WORK TASK
For each line of the data below that contains "example", return that line.

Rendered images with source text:
━━━━━━━━━━━━━━━━

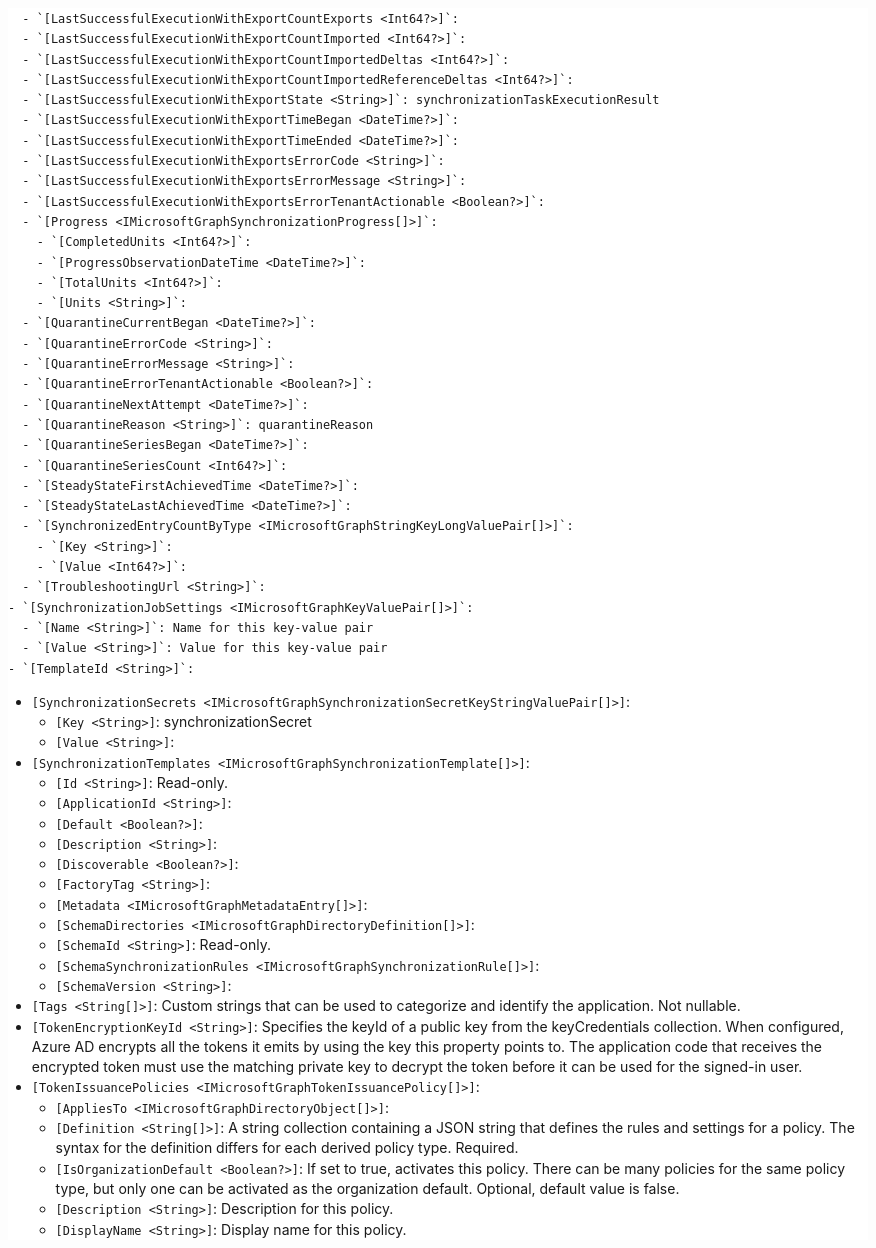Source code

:       - `[LastSuccessfulExecutionWithExportCountExports <Int64?>]`: 
      - `[LastSuccessfulExecutionWithExportCountImported <Int64?>]`: 
      - `[LastSuccessfulExecutionWithExportCountImportedDeltas <Int64?>]`: 
      - `[LastSuccessfulExecutionWithExportCountImportedReferenceDeltas <Int64?>]`: 
      - `[LastSuccessfulExecutionWithExportState <String>]`: synchronizationTaskExecutionResult
      - `[LastSuccessfulExecutionWithExportTimeBegan <DateTime?>]`: 
      - `[LastSuccessfulExecutionWithExportTimeEnded <DateTime?>]`: 
      - `[LastSuccessfulExecutionWithExportsErrorCode <String>]`: 
      - `[LastSuccessfulExecutionWithExportsErrorMessage <String>]`: 
      - `[LastSuccessfulExecutionWithExportsErrorTenantActionable <Boolean?>]`: 
      - `[Progress <IMicrosoftGraphSynchronizationProgress[]>]`: 
        - `[CompletedUnits <Int64?>]`: 
        - `[ProgressObservationDateTime <DateTime?>]`: 
        - `[TotalUnits <Int64?>]`: 
        - `[Units <String>]`: 
      - `[QuarantineCurrentBegan <DateTime?>]`: 
      - `[QuarantineErrorCode <String>]`: 
      - `[QuarantineErrorMessage <String>]`: 
      - `[QuarantineErrorTenantActionable <Boolean?>]`: 
      - `[QuarantineNextAttempt <DateTime?>]`: 
      - `[QuarantineReason <String>]`: quarantineReason
      - `[QuarantineSeriesBegan <DateTime?>]`: 
      - `[QuarantineSeriesCount <Int64?>]`: 
      - `[SteadyStateFirstAchievedTime <DateTime?>]`: 
      - `[SteadyStateLastAchievedTime <DateTime?>]`: 
      - `[SynchronizedEntryCountByType <IMicrosoftGraphStringKeyLongValuePair[]>]`: 
        - `[Key <String>]`: 
        - `[Value <Int64?>]`: 
      - `[TroubleshootingUrl <String>]`: 
    - `[SynchronizationJobSettings <IMicrosoftGraphKeyValuePair[]>]`: 
      - `[Name <String>]`: Name for this key-value pair
      - `[Value <String>]`: Value for this key-value pair
    - `[TemplateId <String>]`: 
  - `[SynchronizationSecrets <IMicrosoftGraphSynchronizationSecretKeyStringValuePair[]>]`: 
    - `[Key <String>]`: synchronizationSecret
    - `[Value <String>]`: 
  - `[SynchronizationTemplates <IMicrosoftGraphSynchronizationTemplate[]>]`: 
    - `[Id <String>]`: Read-only.
    - `[ApplicationId <String>]`: 
    - `[Default <Boolean?>]`: 
    - `[Description <String>]`: 
    - `[Discoverable <Boolean?>]`: 
    - `[FactoryTag <String>]`: 
    - `[Metadata <IMicrosoftGraphMetadataEntry[]>]`: 
    - `[SchemaDirectories <IMicrosoftGraphDirectoryDefinition[]>]`: 
    - `[SchemaId <String>]`: Read-only.
    - `[SchemaSynchronizationRules <IMicrosoftGraphSynchronizationRule[]>]`: 
    - `[SchemaVersion <String>]`: 
  - `[Tags <String[]>]`: Custom strings that can be used to categorize and identify the application. Not nullable.
  - `[TokenEncryptionKeyId <String>]`: Specifies the keyId of a public key from the keyCredentials collection. When configured, Azure AD encrypts all the tokens it emits by using the key this property points to. The application code that receives the encrypted token must use the matching private key to decrypt the token before it can be used for the signed-in user.
  - `[TokenIssuancePolicies <IMicrosoftGraphTokenIssuancePolicy[]>]`: 
    - `[AppliesTo <IMicrosoftGraphDirectoryObject[]>]`: 
    - `[Definition <String[]>]`: A string collection containing a JSON string that defines the rules and settings for a policy. The syntax for the definition differs for each derived policy type. Required.
    - `[IsOrganizationDefault <Boolean?>]`: If set to true, activates this policy. There can be many policies for the same policy type, but only one can be activated as the organization default. Optional, default value is false.
    - `[Description <String>]`: Description for this policy.
    - `[DisplayName <String>]`: Display name for this policy.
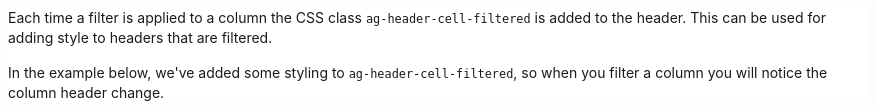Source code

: Each time a filter is applied to a column the CSS class `ag-header-cell-filtered` is added to the header. This can be used for adding style to headers that are filtered.

In the example below, we've added some styling to `ag-header-cell-filtered`, so when you filter a column you will notice the column header change.

<grid-example title='Style Header' name='style-header-on-filter' type='generated' options='{ "exampleHeight": 520 }'></grid-example>
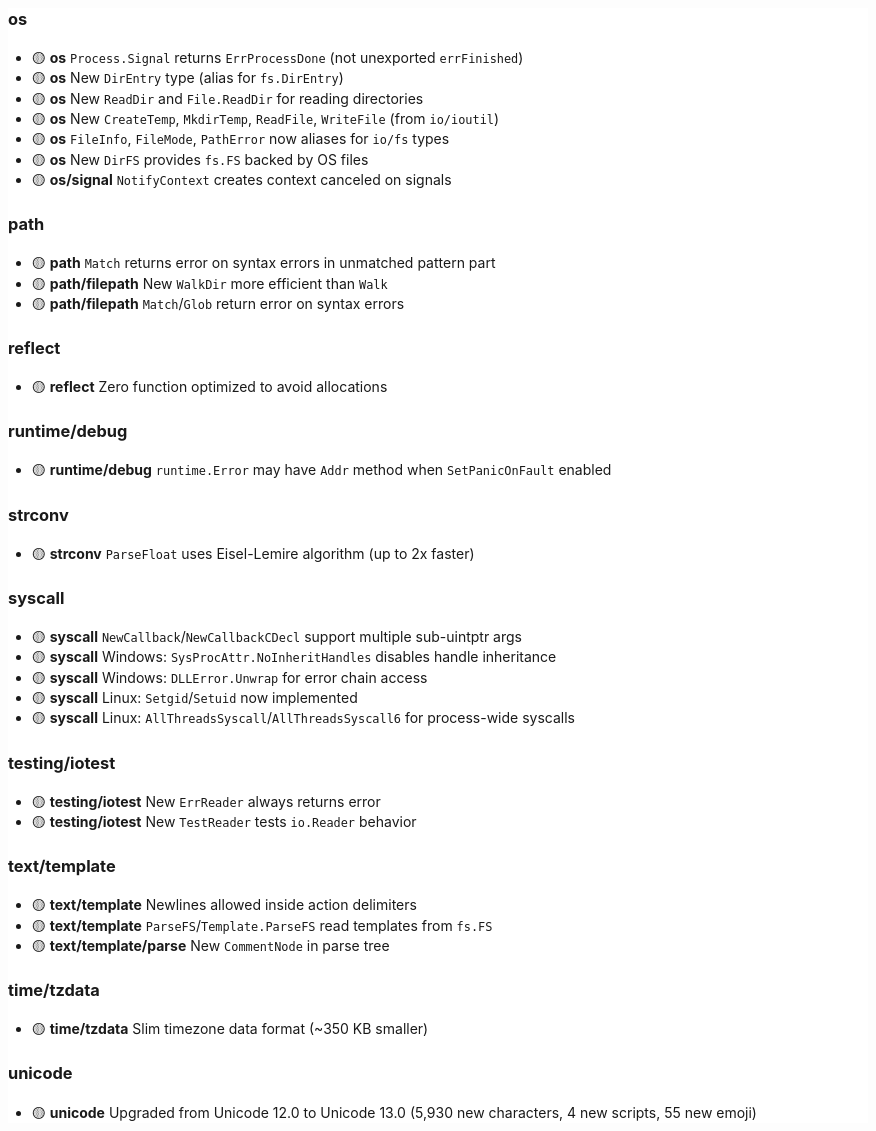 ### os

- 🟡 **os** `Process.Signal` returns `ErrProcessDone` (not unexported `errFinished`)
- 🟡 **os** New `DirEntry` type (alias for `fs.DirEntry`)
- 🟡 **os** New `ReadDir` and `File.ReadDir` for reading directories
- 🟡 **os** New `CreateTemp`, `MkdirTemp`, `ReadFile`, `WriteFile` (from `io/ioutil`)
- 🟡 **os** `FileInfo`, `FileMode`, `PathError` now aliases for `io/fs` types
- 🟡 **os** New `DirFS` provides `fs.FS` backed by OS files
- 🟡 **os/signal** `NotifyContext` creates context canceled on signals

### path

- 🟡 **path** `Match` returns error on syntax errors in unmatched pattern part
- 🟡 **path/filepath** New `WalkDir` more efficient than `Walk`
- 🟡 **path/filepath** `Match`/`Glob` return error on syntax errors

### reflect

- 🟡 **reflect** Zero function optimized to avoid allocations

### runtime/debug

- 🟡 **runtime/debug** `runtime.Error` may have `Addr` method when `SetPanicOnFault` enabled

### strconv

- 🟡 **strconv** `ParseFloat` uses Eisel-Lemire algorithm (up to 2x faster)

### syscall

- 🟡 **syscall** `NewCallback`/`NewCallbackCDecl` support multiple sub-uintptr args
- 🟡 **syscall** Windows: `SysProcAttr.NoInheritHandles` disables handle inheritance
- 🟡 **syscall** Windows: `DLLError.Unwrap` for error chain access
- 🟡 **syscall** Linux: `Setgid`/`Setuid` now implemented
- 🟡 **syscall** Linux: `AllThreadsSyscall`/`AllThreadsSyscall6` for process-wide syscalls

### testing/iotest

- 🟡 **testing/iotest** New `ErrReader` always returns error
- 🟡 **testing/iotest** New `TestReader` tests `io.Reader` behavior

### text/template

- 🟡 **text/template** Newlines allowed inside action delimiters
- 🟡 **text/template** `ParseFS`/`Template.ParseFS` read templates from `fs.FS`
- 🟡 **text/template/parse** New `CommentNode` in parse tree

### time/tzdata

- 🟡 **time/tzdata** Slim timezone data format (~350 KB smaller)

### unicode

- 🟡 **unicode** Upgraded from Unicode 12.0 to Unicode 13.0 (5,930 new characters, 4 new scripts, 55 new emoji)
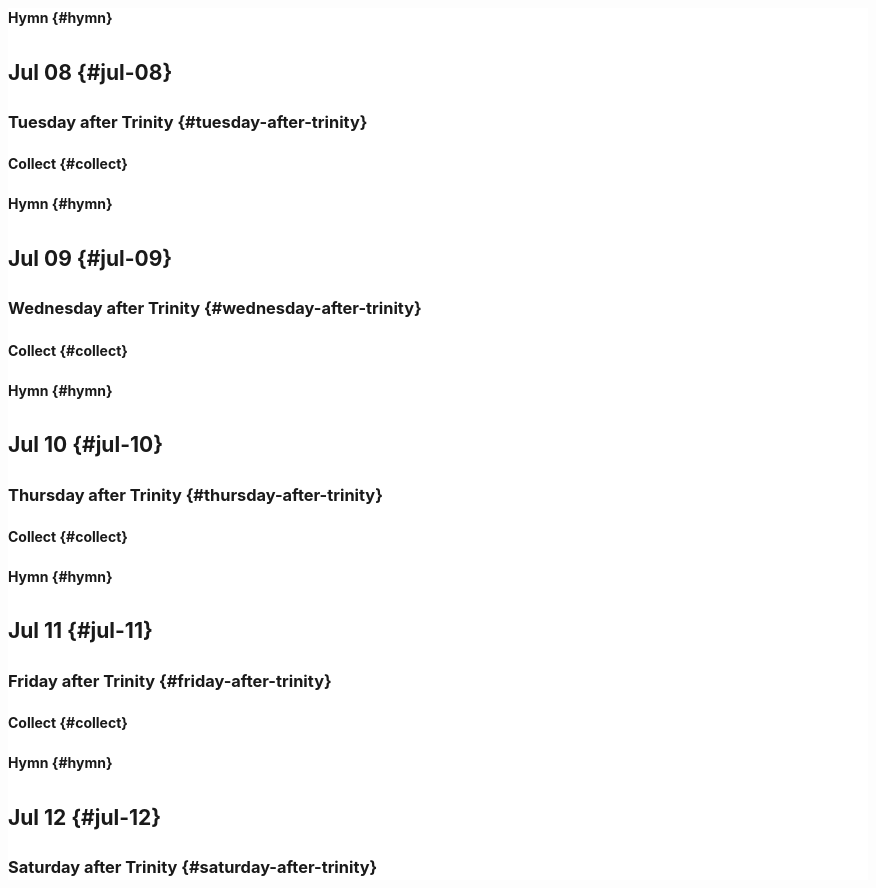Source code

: 
#### Hymn {#hymn}


## Jul 08 {#jul-08}


### Tuesday after Trinity {#tuesday-after-trinity}


#### Collect {#collect}


#### Hymn {#hymn}


## Jul 09 {#jul-09}


### Wednesday after Trinity {#wednesday-after-trinity}


#### Collect {#collect}


#### Hymn {#hymn}


## Jul 10 {#jul-10}


### Thursday after Trinity {#thursday-after-trinity}


#### Collect {#collect}


#### Hymn {#hymn}


## Jul 11 {#jul-11}


### Friday after Trinity {#friday-after-trinity}


#### Collect {#collect}


#### Hymn {#hymn}


## Jul 12 {#jul-12}


### Saturday after Trinity {#saturday-after-trinity}
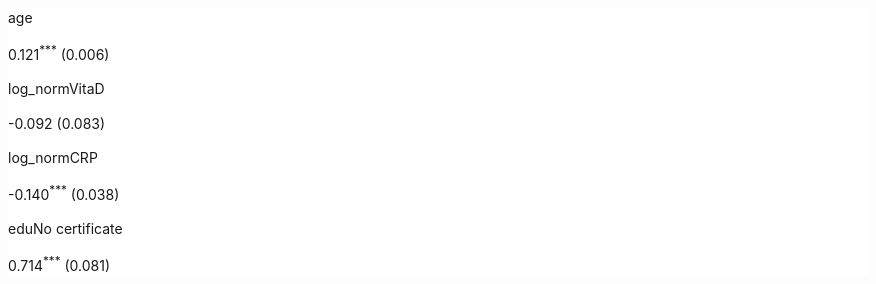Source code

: <td style="text-align:left">

age

</td>

<td>

0.121<sup>\*\*\*</sup> (0.006)

</td>

</tr>

<tr>

<td style="text-align:left">

log\_normVitaD

</td>

<td>

\-0.092 (0.083)

</td>

</tr>

<tr>

<td style="text-align:left">

log\_normCRP

</td>

<td>

\-0.140<sup>\*\*\*</sup> (0.038)

</td>

</tr>

<tr>

<td style="text-align:left">

eduNo certificate

</td>

<td>

0.714<sup>\*\*\*</sup> (0.081)

</td>

</tr>

<tr>

<td style="text-align:left">
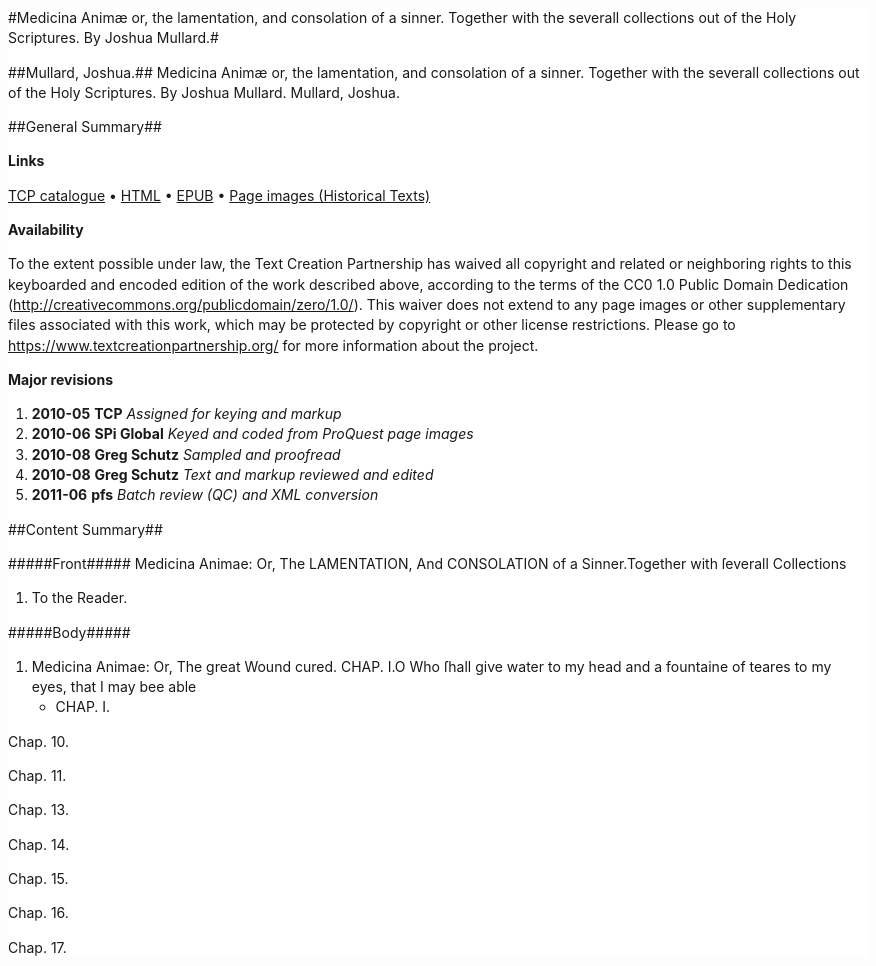 #Medicina Animæ or, the lamentation, and consolation of a sinner. Together with the severall collections out of the Holy Scriptures. By Joshua Mullard.#

##Mullard, Joshua.##
Medicina Animæ or, the lamentation, and consolation of a sinner. Together with the severall collections out of the Holy Scriptures. By Joshua Mullard.
Mullard, Joshua.

##General Summary##

**Links**

[TCP catalogue](http://www.ota.ox.ac.uk/tcp/)  • 
[HTML](http://tei.it.ox.ac.uk/tcp/Texts-HTML/free/A89/A89408.html)  • 
[EPUB](http://tei.it.ox.ac.uk/tcp/Texts-EPUB/free/A89/A89408.epub) • 
[Page images (Historical Texts)](https://historicaltexts.jisc.ac.uk/eebo-99868302e)

**Availability**

To the extent possible under law, the Text Creation Partnership has waived all copyright and related or neighboring rights to this keyboarded and encoded edition of the work described above, according to the terms of the CC0 1.0 Public Domain Dedication (http://creativecommons.org/publicdomain/zero/1.0/). This waiver does not extend to any page images or other supplementary files associated with this work, which may be protected by copyright or other license restrictions. Please go to https://www.textcreationpartnership.org/ for more information about the project.

**Major revisions**

1. __2010-05__ __TCP__ *Assigned for keying and markup*
1. __2010-06__ __SPi Global__ *Keyed and coded from ProQuest page images*
1. __2010-08__ __Greg Schutz__ *Sampled and proofread*
1. __2010-08__ __Greg Schutz__ *Text and markup reviewed and edited*
1. __2011-06__ __pfs__ *Batch review (QC) and XML conversion*

##Content Summary##

#####Front#####
Medicina Animae: Or, The LAMENTATION, And CONSOLATION of a Sinner.Together with ſeverall Collections
1. To the Reader.

#####Body#####

1. Medicina Animae: Or, The great Wound cured.
CHAP. I.O Who ſhall give water to my head and a fountaine of teares to my eyes, that I may bee able 
      * CHAP. I.

Chap. 10.

Chap. 11.

Chap. 13.

Chap. 14.

Chap. 15.

Chap. 16.

Chap. 17.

━━━━━━━━━━━━━━━━

YOUR RESPONSE
In the example below, we've added some styling to `ag-header-cell-filtered`, so when you filter a column you will notice the column header change.
<grid-example title='Style Header' name='style-header-on-filter' type='generated' options='{ "exampleHeight": 520 }'></grid-example>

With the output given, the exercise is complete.